## Task objective
Each line below must be reproduced exactly as it stands. Pictures stay out of the copy.

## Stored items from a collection
════

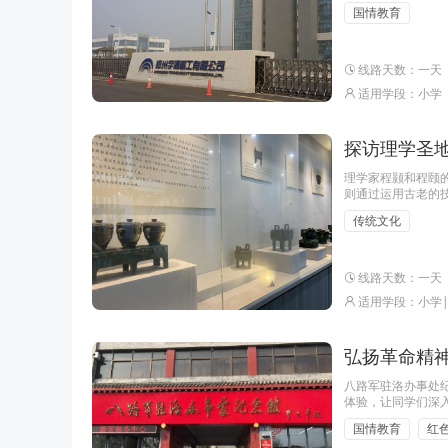
族品牌的魅力，领
国情教育
线路天数：一天
适用学段：小学
探访理学圣地
理学家程颢和程颐
则通过运用古老的
对两程故居和伊川
传统文化
信。
线路天数：一天
适用学段：小学
弘扬革命精神
八路军驻洛办事处
体验，让同学们深
国情教育
红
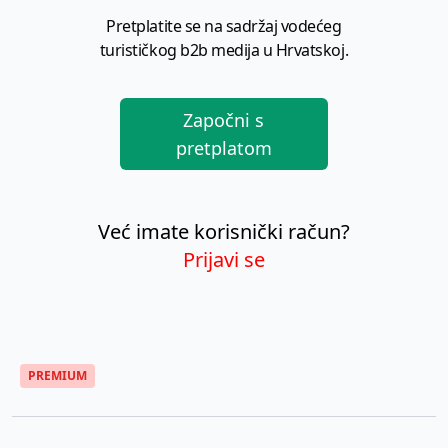
Pretplatite se na sadržaj vodećeg
turističkog b2b medija u Hrvatskoj.
Započni s
pretplatom
Već imate korisnički račun?
Prijavi se
PREMIUM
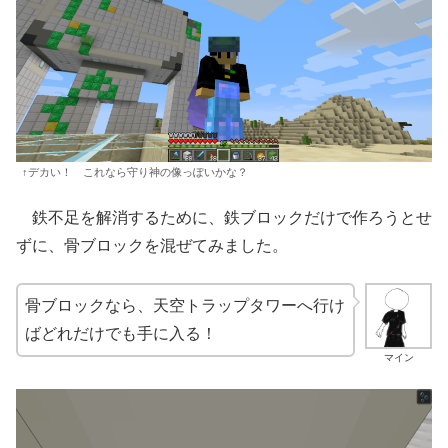
↑デカい！ これなら守り神の像っぽいかな？
鉄不足を解消するために、鉄ブロックだけで作ろうとせ
ずに、骨ブロックを混ぜてみました。
骨ブロックなら、天空トラップタワーへ行け
ばどれだけでも手に入る！
マイン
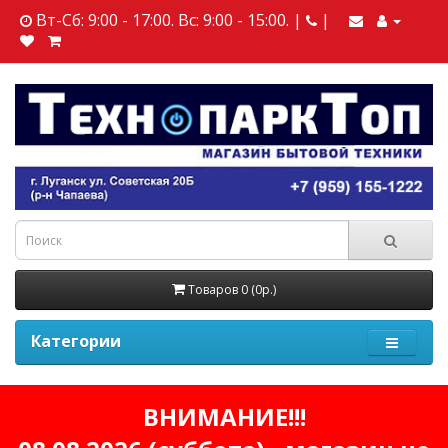
Вт-Сб: 9:00 - 17:00. Вс: 9:00 - 15:00. |
|
Товаров 0 (0р.)
Категории
ВНИМАНИЕ!!!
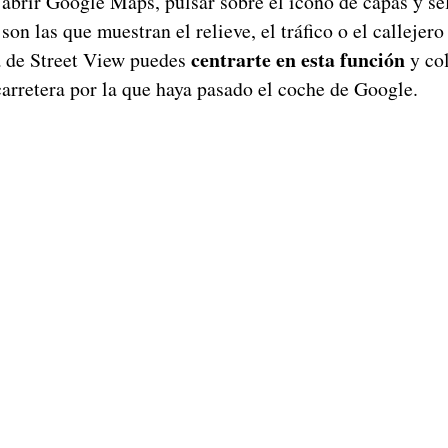
brir Google Maps, pulsar sobre el icono de capas y sel
son las que muestran el relieve, el tráfico o el callejero
centrarte en esta función
a de Street View puedes
y col
carretera por la que haya pasado el coche de Google.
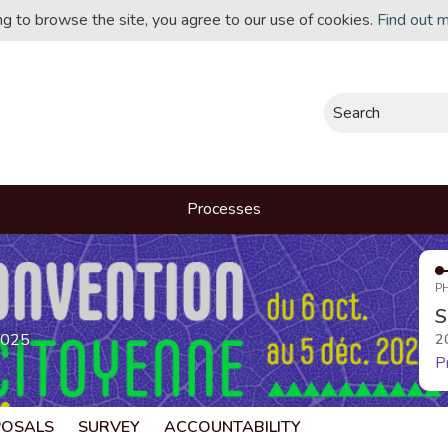
ing to browse the site, you agree to our use of cookies.
Find out 
Search
Processes
P
S
2025
2
P
POSALS
SURVEY
ACCOUNTABILITY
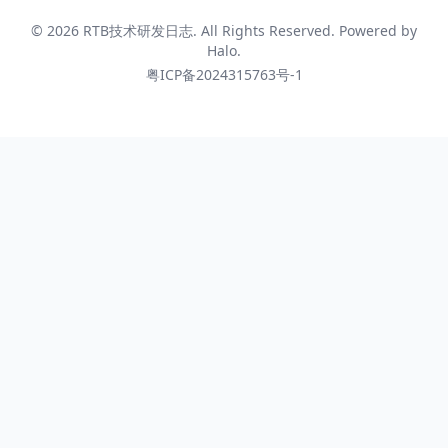
© 2026
RTB技术研发日志
. All Rights Reserved. Powered by
Halo
.
粤ICP备2024315763号-1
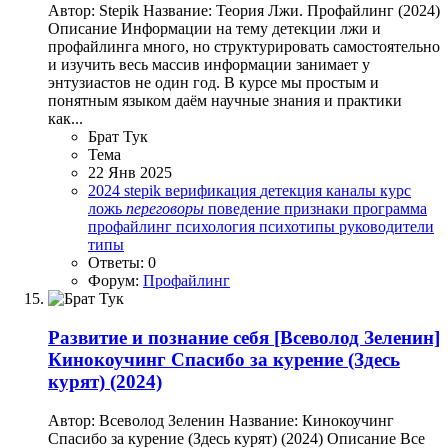
Автор: Stepik Название: Теория Лжи. Профайлинг (2024)
Описание Информации на тему детекции лжи и
профайлинга много, но структурировать самостоятельно
и изучить весь массив информации занимает у
энтузиастов не один год. В курсе мы простым и
понятным языком даём научные знания и практики
как...
Брат Тук
Тема
22 Янв 2025
2024
stepik
верификация
детекция
каналы
курс
ложь
переговоры
поведение
признаки
программа
профайлинг
психология
психотипы
руководители
типы
Ответы: 0
Форум:
Профайлинг
Развитие и познание себя
[Всеволод Зеленин]
Кинокоучинг Спасибо за курение (Здесь
курят) (2024)
Автор: Всеволод Зеленин Название: Кинокоучинг
Спасибо за курение (Здесь курят) (2024) Описание Все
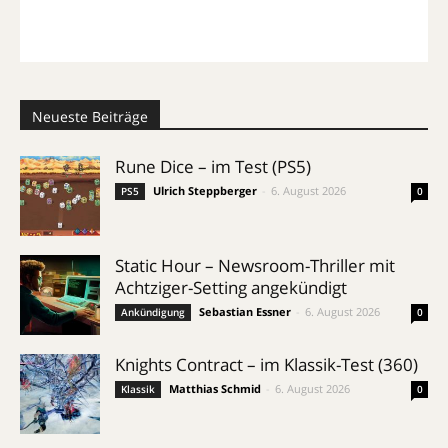
Neueste Beiträge
Rune Dice – im Test (PS5)
Ulrich Steppberger
-
6. August 2026
PS5
0
Static Hour – Newsroom-Thriller mit
Achtziger-Setting angekündigt
Sebastian Essner
-
6. August 2026
Ankündigung
0
Knights Contract – im Klassik-Test (360)
Matthias Schmid
-
6. August 2026
Klassik
0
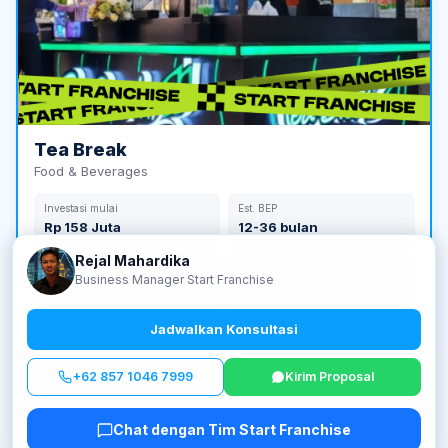
Tea Break
Food & Beverages
Investasi mulai
Est. BEP
Rp 158 Juta
12-36 bulan
Rejal Mahardika
Jumlah Outlet
Tahun Berdiri
Business Manager Start Franchise
210 outlet
2017
Jadwalkan Konsultasi
Lihat detail →
+62 857 1046 7999
Kirim Proposal
Chat dengan Tim Start Franchise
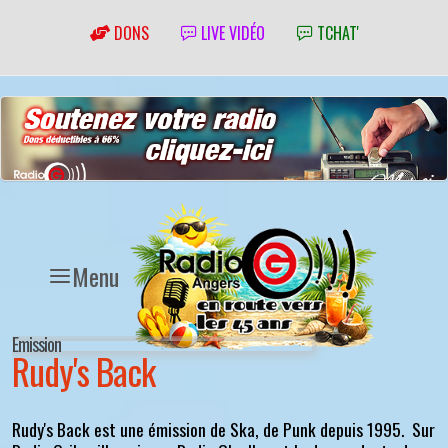
DONS
LIVE VIDÉO
TCHAT'
Menu
Emission
Rudy's Back
Rudy's Back est une émission de Ska, de Punk depuis 1995. Sur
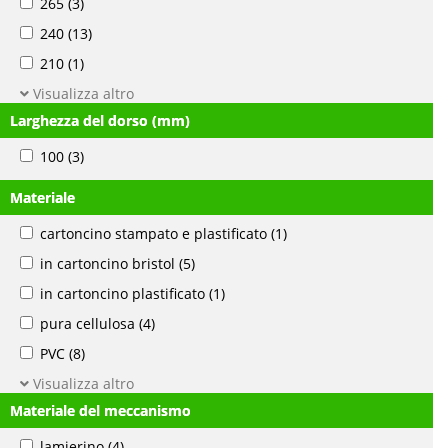
265
(3)
240
(13)
210
(1)
Visualizza altro
Larghezza del dorso (mm)
100
(3)
Materiale
cartoncino stampato e plastificato
(1)
in cartoncino bristol
(5)
in cartoncino plastificato
(1)
pura cellulosa
(4)
PVC
(8)
Visualizza altro
Materiale del meccanismo
lamierino
(4)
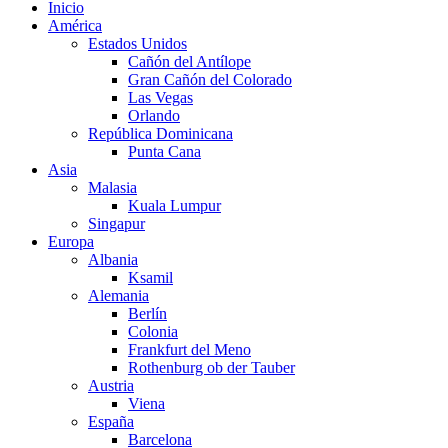
Inicio
América
Estados Unidos
Cañón del Antílope
Gran Cañón del Colorado
Las Vegas
Orlando
República Dominicana
Punta Cana
Asia
Malasia
Kuala Lumpur
Singapur
Europa
Albania
Ksamil
Alemania
Berlín
Colonia
Frankfurt del Meno
Rothenburg ob der Tauber
Austria
Viena
España
Barcelona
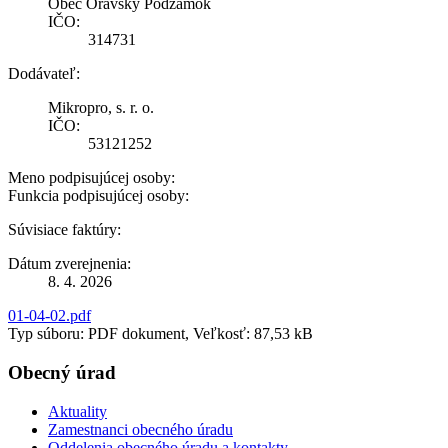
Obec Oravský Podzámok
IČO:
314731
Dodávateľ:
Mikropro, s. r. o.
IČO:
53121252
Meno podpisujúcej osoby:
Funkcia podpisujúcej osoby:
Súvisiace faktúry:
Dátum zverejnenia:
8. 4. 2026
01-04-02.pdf
Typ súboru: PDF dokument, Veľkosť: 87,53 kB
Obecný úrad
Aktuality
Zamestnanci obecného úradu
Oddelenia obecného úradu a kontakty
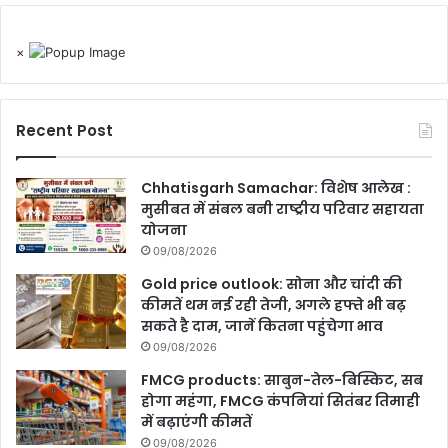
×
Recent Post
Chhatisgarh Samachar: विशेष आलेख :
मुसीबत में संबल बनी राष्ट्रीय परिवार सहायता
योजना
09/08/2026
Gold price outlook: सोना और चांदी की
कीमतें थम नई रही तेजी, अगले हफ्ते भी बढ़
सकते है दाम, जानें कितना पहुंचेगा भाव
09/08/2026
FMCG products: साबुन-तेल-बिस्किट, सब
होगा महंगा, FMCG कंपनियां सितंबर तिमाही
में बढ़ाएंगी कीमतें
09/08/2026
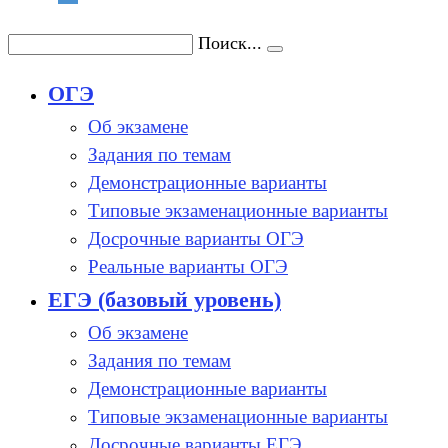
Поиск...
ОГЭ
Об экзамене
Задания по темам
Демонстрационные варианты
Типовые экзаменационные варианты
Досрочные варианты ОГЭ
Реальные варианты ОГЭ
ЕГЭ (базовый уровень)
Об экзамене
Задания по темам
Демонстрационные варианты
Типовые экзаменационные варианты
Досрочные варианты ЕГЭ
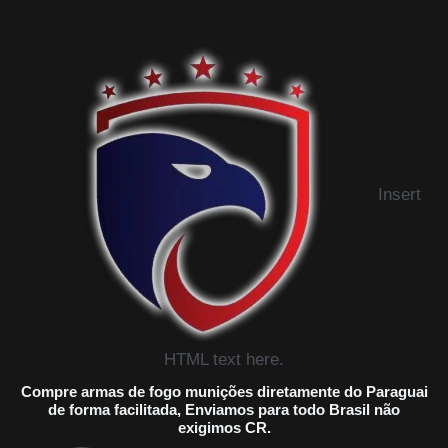
Insert
HTML text here.
Compre armas de fogo munições diretamente do Paraguai
de forma facilitada, Enviamos para todo Brasil não
exigimos CR.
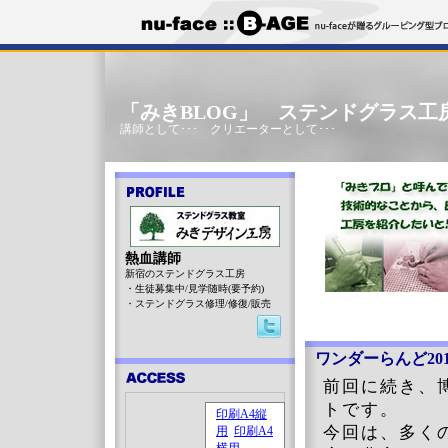
「みきBLOG」 ステンドグラス工
講師として･･･ クリエーターとして･･･
熱血講師
新宿のステンドグラス工房
・生徒募集中/見学随時(要予約)
・ステンドグラス修理/修復/販売
ワンダーらんど201
前回に続き、博
トです。
今回は、多く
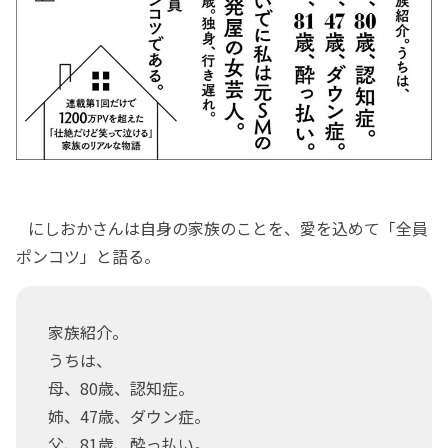
にしおかさんは自身の家族のことを、愛を込めて「全員
ポンコツ」と語る。
家族紹介。
うちは、
母、80歳、認知症。
姉、47歳、ダウン症。
父、81歳、酔っ払い。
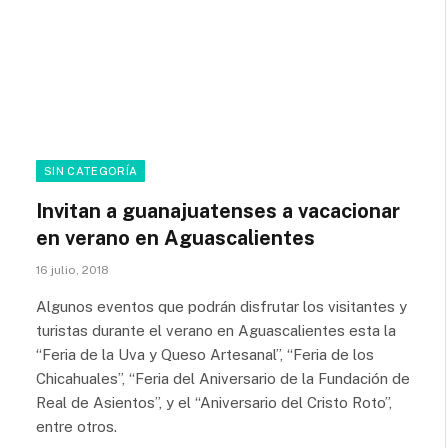
SIN CATEGORÍA
Invitan a guanajuatenses a vacacionar
en verano en Aguascalientes
16 julio, 2018
Algunos eventos que podrán disfrutar los visitantes y
turistas durante el verano en Aguascalientes esta la
“Feria de la Uva y Queso Artesanal”, “Feria de los
Chicahuales”, “Feria del Aniversario de la Fundación de
Real de Asientos”, y el “Aniversario del Cristo Roto”,
entre otros.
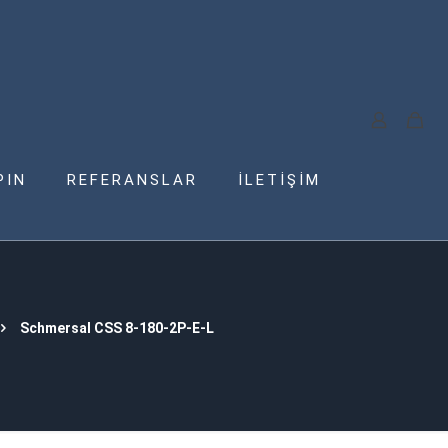
PIN
REFERANSLAR
İLETİŞİM
Schmersal CSS 8-180-2P-E-L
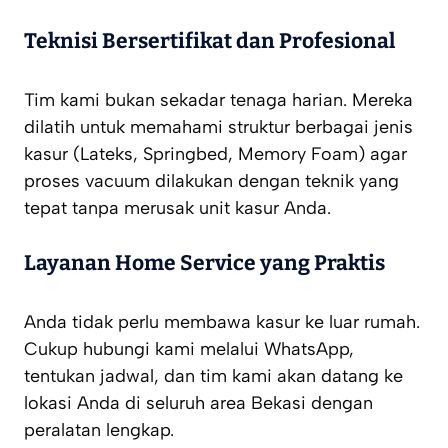
Teknisi Bersertifikat dan Profesional
Tim kami bukan sekadar tenaga harian. Mereka
dilatih untuk memahami struktur berbagai jenis
kasur (Lateks, Springbed, Memory Foam) agar
proses vacuum dilakukan dengan teknik yang
tepat tanpa merusak unit kasur Anda.
Layanan Home Service yang Praktis
Anda tidak perlu membawa kasur ke luar rumah.
Cukup hubungi kami melalui WhatsApp,
tentukan jadwal, dan tim kami akan datang ke
lokasi Anda di seluruh area Bekasi dengan
peralatan lengkap.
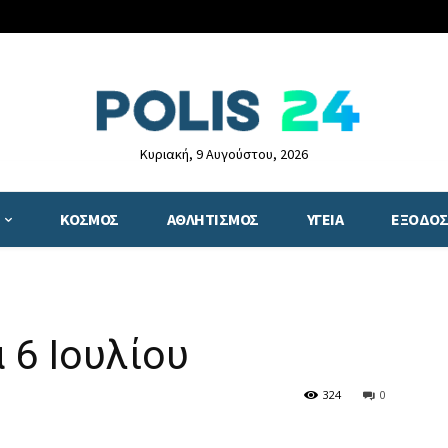
Κυριακή, 9 Αυγούστου, 2026
ΚΟΣΜΟΣ
ΑΘΛΗΤΙΣΜΟΣ
ΥΓΕΙΑ
ΕΞΟΔΟΣ
 6 Ιουλίου
324
0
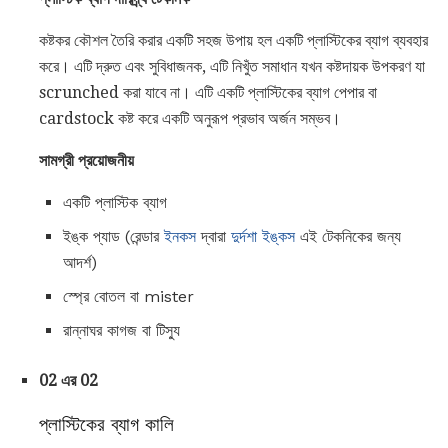
কষ্টকর কৌশল তৈরি করার একটি সহজ উপায় হল একটি প্লাস্টিকের ব্যাগ ব্যবহার
করে। এটি দ্রুত এবং সুবিধাজনক, এটি নিখুঁত সমাধান যখন কষ্টদায়ক উপকরণ যা
scrunched করা যাবে না। এটি একটি প্লাস্টিকের ব্যাগ পেপার বা
cardstock কষ্ট করে একটি অনুরূপ প্রভাব অর্জন সম্ভব।
সামগ্রী প্রয়োজনীয়
একটি প্লাস্টিক ব্যাগ
ইঙ্ক প্যাড (রেন্ডার
ইনকস
দ্বারা
দুর্দশা ইঙ্কস
এই টেকনিকের জন্য
আদর্শ)
স্প্রে বোতল বা mister
রান্নাঘর কাগজ বা টিস্যু
02 এর 02
প্লাস্টিকের ব্যাগ কালি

════

## Worked solution
族品牌的魅力，领
国情教育
线路天数：一天
适用学段：小学
探访理学圣地
理学家程颢和程颐
则通过运用古老的
对两程故居和伊川
传统文化
信。
线路天数：一天
适用学段：小学
弘扬革命精神
八路军驻洛办事处
体验，让同学们深
国情教育
红
Pretplatite se na sadržaj vodećeg
turističkog b2b medija u Hrvatskoj.
Započni s
pretplatom
Već imate korisnički račun?
Prijavi se
PREMIUM
↑デカい！ これなら守り神の像っぽいかな？
鉄不足を解消するために、鉄ブロックだけで作ろうとせ
ずに、骨ブロックを混ぜてみました。
骨ブロックなら、天空トラップタワーへ行け
ばどれだけでも手に入る！
マイン
Вт-Сб: 9:00 - 17:00. Вс: 9:00 - 15:00. |
|
Товаров 0 (0р.)
Категории
ВНИМАНИЕ!!!
brir Google Maps, pulsar sobre el icono de capas y sel
son las que muestran el relieve, el tráfico o el callejero
centrarte en esta función
a de Street View puedes
y col
carretera por la que haya pasado el coche de Google.
ing to browse the site, you agree to our use of cookies.
Find out 
Search
Processes
P
S
2025
2
P
POSALS
SURVEY
ACCOUNTABILITY
© 2026
RTB技术研发日志
. All Rights Reserved. Powered by
Halo
.
粤ICP备2024315763号-1
Автор: Stepik Название: Теория Лжи. Профайлинг (2024)
Описание Информации на тему детекции лжи и
профайлинга много, но структурировать самостоятельно
и изучить весь массив информации занимает у
энтузиастов не один год. В курсе мы простым и
понятным языком даём научные знания и практики
как...
Брат Тук
Тема
22 Янв 2025
2024
stepik
верификация
детекция
каналы
курс
ложь
переговоры
поведение
признаки
программа
профайлинг
психология
психотипы
руководители
типы
Ответы: 0
Форум:
Профайлинг
Развитие и познание себя
[Всеволод Зеленин]
Кинокоучинг Спасибо за курение (Здесь
курят) (2024)
Автор: Всеволод Зеленин Название: Кинокоучинг
Спасибо за курение (Здесь курят) (2024) Описание Все
Neueste Beiträge
Rune Dice – im Test (PS5)
Ulrich Steppberger
-
6. August 2026
PS5
0
Static Hour – Newsroom-Thriller mit
Achtziger-Setting angekündigt
Sebastian Essner
-
6. August 2026
Ankündigung
0
Knights Contract – im Klassik-Test (360)
Matthias Schmid
-
6. August 2026
Klassik
0
Tea Break
Food & Beverages
Investasi mulai
Est. BEP
Rp 158 Juta
12-36 bulan
Rejal Mahardika
Jumlah Outlet
Tahun Berdiri
Business Manager Start Franchise
210 outlet
2017
Jadwalkan Konsultasi
Lihat detail →
+62 857 1046 7999
Kirim Proposal
Chat dengan Tim Start Franchise
DONS
LIVE VIDÉO
TCHAT'
Menu
Emission
Rudy's Back
Rudy's Back est une émission de Ska, de Punk depuis 1995. Sur
265
(3)
240
(13)
210
(1)
Visualizza altro
Larghezza del dorso (mm)
100
(3)
Materiale
cartoncino stampato e plastificato
(1)
in cartoncino bristol
(5)
in cartoncino plastificato
(1)
pura cellulosa
(4)
PVC
(8)
Visualizza altro
Materiale del meccanismo
lamierino
(4)
Inicio
América
Estados Unidos
Cañón del Antílope
Gran Cañón del Colorado
Las Vegas
Orlando
República Dominicana
Punta Cana
Asia
Malasia
Kuala Lumpur
Singapur
Europa
Albania
Ksamil
Alemania
Berlín
Colonia
Frankfurt del Meno
Rothenburg ob der Tauber
Austria
Viena
España
Barcelona
Obec Oravský Podzámok
IČO:
314731
Dodávateľ:
Mikropro, s. r. o.
IČO:
53121252
Meno podpisujúcej osoby:
Funkcia podpisujúcej osoby:
Súvisiace faktúry:
Dátum zverejnenia:
8. 4. 2026
01-04-02.pdf
Typ súboru: PDF dokument, Veľkosť: 87,53 kB
Obecný úrad
Aktuality
Zamestnanci obecného úradu
Oddelenia obecného úradu a kontakty
×
Recent Post
Chhatisgarh Samachar: विशेष आलेख :
मुसीबत में संबल बनी राष्ट्रीय परिवार सहायता
योजना
09/08/2026
Gold price outlook: सोना और चांदी की
कीमतें थम नई रही तेजी, अगले हफ्ते भी बढ़
सकते है दाम, जानें कितना पहुंचेगा भाव
09/08/2026
FMCG products: साबुन-तेल-बिस्किट, सब
होगा महंगा, FMCG कंपनियां सितंबर तिमाही
में बढ़ाएंगी कीमतें
09/08/2026
Поиск...
ОГЭ
Об экзамене
Задания по темам
Демонстрационные варианты
Типовые экзаменационные варианты
Досрочные варианты ОГЭ
Реальные варианты ОГЭ
ЕГЭ (базовый уровень)
Об экзамене
Задания по темам
Демонстрационные варианты
Типовые экзаменационные варианты
Досрочные варианты ЕГЭ
Insert
HTML text here.
Compre armas de fogo munições diretamente do Paraguai
de forma facilitada, Enviamos para todo Brasil não
exigimos CR.
「みきBLOG」 ステンドグラス工
講師として･･･ クリエーターとして･･･
熱血講師
新宿のステンドグラス工房
・生徒募集中/見学随時(要予約)
・ステンドグラス修理/修復/販売
ワンダーらんど201
前回に続き、博
トです。
今回は、多く
にしおかさんは自身の家族のことを、愛を込めて「全員
ポンコツ」と語る。
家族紹介。
うちは、
母、80歳、認知症。
姉、47歳、ダウン症。
父、81歳、酔っ払い。
SIN CATEGORÍA
Invitan a guanajuatenses a vacacionar
en verano en Aguascalientes
16 julio, 2018
Algunos eventos que podrán disfrutar los visitantes y
turistas durante el verano en Aguascalientes esta la
“Feria de la Uva y Queso Artesanal”, “Feria de los
Chicahuales”, “Feria del Aniversario de la Fundación de
Real de Asientos”, y el “Aniversario del Cristo Roto”,
entre otros.
PIN
REFERANSLAR
İLETİŞİM
Schmersal CSS 8-180-2P-E-L
Teknisi Bersertifikat dan Profesional
Tim kami bukan sekadar tenaga harian. Mereka
dilatih untuk memahami struktur berbagai jenis
kasur (Lateks, Springbed, Memory Foam) agar
proses vacuum dilakukan dengan teknik yang
tepat tanpa merusak unit kasur Anda.
Layanan Home Service yang Praktis
Anda tidak perlu membawa kasur ke luar rumah.
Cukup hubungi kami melalui WhatsApp,
tentukan jadwal, dan tim kami akan datang ke
lokasi Anda di seluruh area Bekasi dengan
peralatan lengkap.
Κυριακή, 9 Αυγούστου, 2026
ΚΟΣΜΟΣ
ΑΘΛΗΤΙΣΜΟΣ
ΥΓΕΙΑ
ΕΞΟΔΟΣ
 6 Ιουλίου
324
0
কষ্টকর কৌশল তৈরি করার একটি সহজ উপায় হল একটি প্লাস্টিকের ব্যাগ ব্যবহার
করে। এটি দ্রুত এবং সুবিধাজনক, এটি নিখুঁত সমাধান যখন কষ্টদায়ক উপকরণ যা
scrunched করা যাবে না। এটি একটি প্লাস্টিকের ব্যাগ পেপার বা
cardstock কষ্ট করে একটি অনুরূপ প্রভাব অর্জন সম্ভব।
সামগ্রী প্রয়োজনীয়
একটি প্লাস্টিক ব্যাগ
ইঙ্ক প্যাড (রেন্ডার
ইনকস
দ্বারা
দুর্দশা ইঙ্কস
এই টেকনিকের জন্য
আদর্শ)
স্প্রে বোতল বা mister
রান্নাঘর কাগজ বা টিস্যু
02 এর 02
প্লাস্টিকের ব্যাগ কালি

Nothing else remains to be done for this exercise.